Wrong answer @grischard. The correct answer should be "we are striving for 100% compliance". We, the OSM mappers granted the OSMF the exclusive right to defend the license and with that comes the duty to do so to the maximum extent. If you have a threshold, then explain to he OSM community why it exists.
@leadingzero I feel like you’re putting words in my mouth and trying to pick an argument here. I never said we have a threshold, but that we triage and prioritise.
@grischard sorry - my bad. However, there is little difference between triage and a threshold as both mean that OSMF is not striving to achieve 100% compliance, which is my point here and in my blog post as well. So let me repeat the question — why not resolve every case and do so in court if necessary?
@Firefishy how about OSM just blanket blocks AI crawlers
@Jessica Unfortunately not easy. User-Agents are often library-defaults (eg: python-requests/2.26.0) or faked (Browsers or "googlebot" or similar). Honouring robots.txt treated as optional. When blocked they change IP or User-Agent.
@Firefishy most AI crawlers do have their own user-agent so the big offenders can be blocked, like Bytespyder and such.
@Firefishy I'm not saying block every single IP that has ever datamined you for AI, I'm saying block the ones that truly cause damage, or you could set a really generous rate limit that only people who would cause trouble would go over.

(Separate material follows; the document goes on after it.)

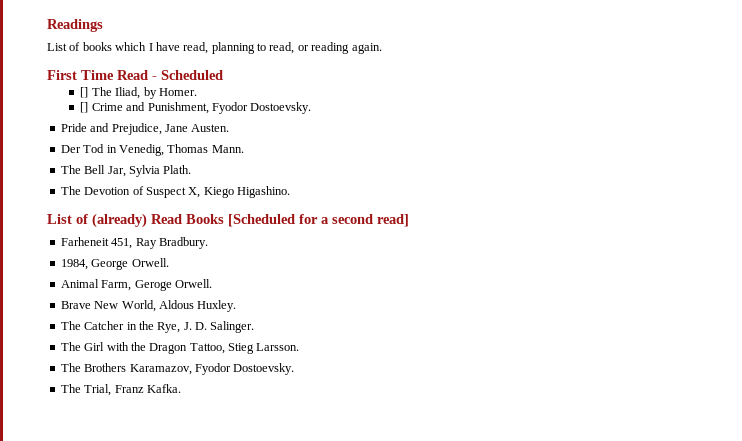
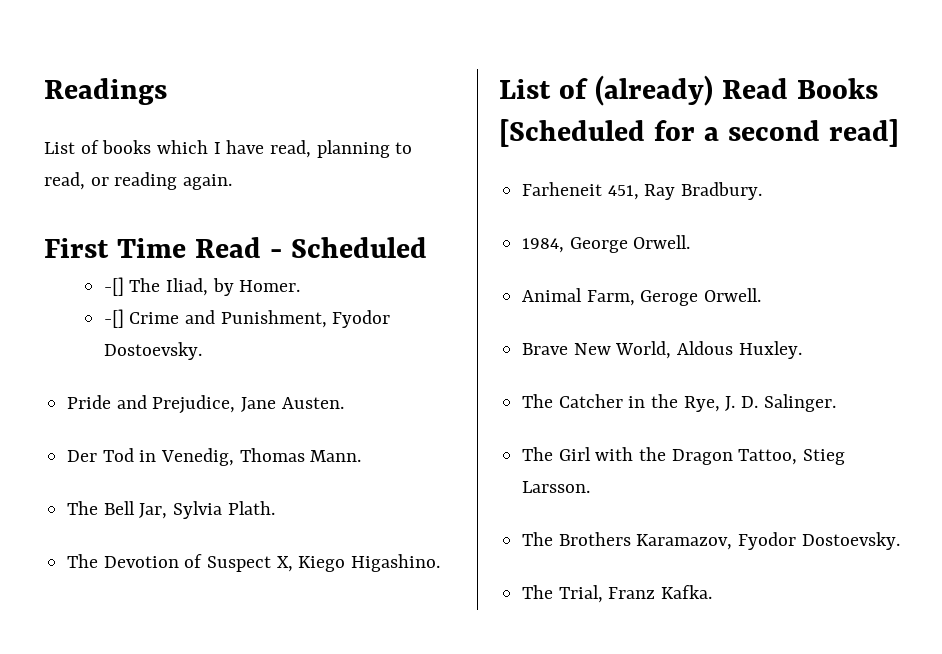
[80,87,89,98] [] -> [103,277,124,296] -[]
[80,102,89,113] [] -> [103,309,124,328] -[]

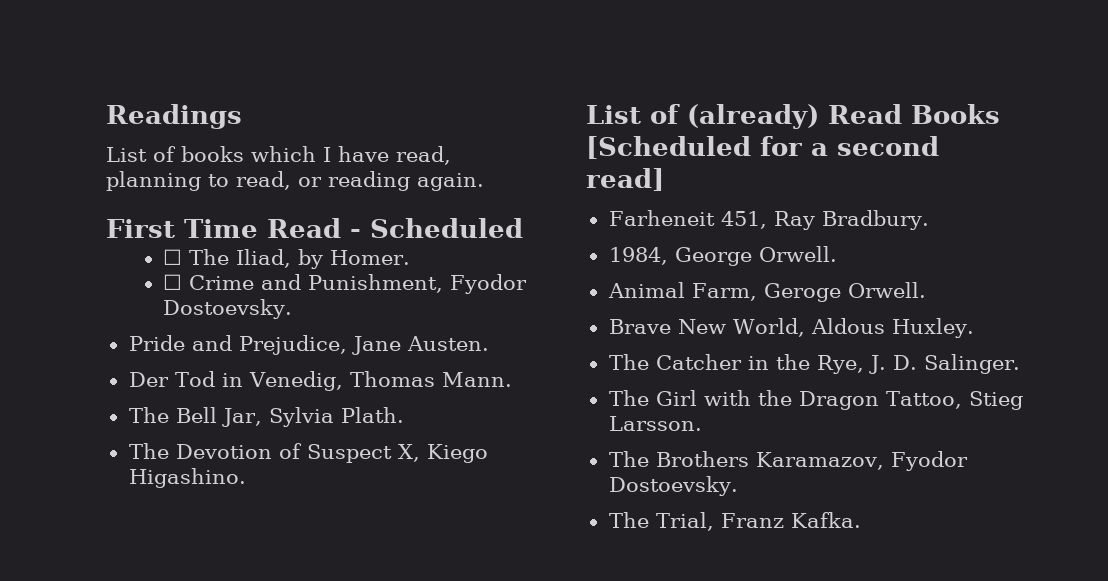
[103,277,124,296] -[] -> [162,249,182,265] ☐
[103,309,124,328] -[] -> [162,274,182,290] ☐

@Firefishy @Jessica Is it possible to reply to unauthorized crawlers with data spiked with canaries? So when you take someone into court, you can show the judge logs that "after notifying them that they were in violation we altered our responses to add these custom changes only to this query from this IP with this timestamp".

I recall mapmakers of yore would include non-existent features on printed maps to help protect their copyright.

Websites are Blocking the Wrong AI Scrapers (Because AI Companies Keep Making New Ones)

Hundreds of sites have put old Anthropic scrapers on their blocklist, while leaving a new one unblocked.

404 Media
@Firefishy If they scrape your date then surely they're obliged to be an openAI.

@Firefishy The theft is the point.

They all want to be Steve Jobs mixed with Rumpelstiltskin, and other people’s data is the straw. Can’t be a business genius if you *pay* for data, when you can get it free.

@metaning @Firefishy OSM's data is already free, so there is nothing to pay *for*:

https://planet.openstreetmap.org/

Planet OSM

@derickr @metaning @Firefishy Yeah it is free. If it's available in completeness, why are they scraping. Now isn't that bad engineering. Making AI by taking help from AI.
@Firefishy they rather pay a developer 20000 to program and maintain the scraper.
@Firefishy They have no morals; they only know how to steal.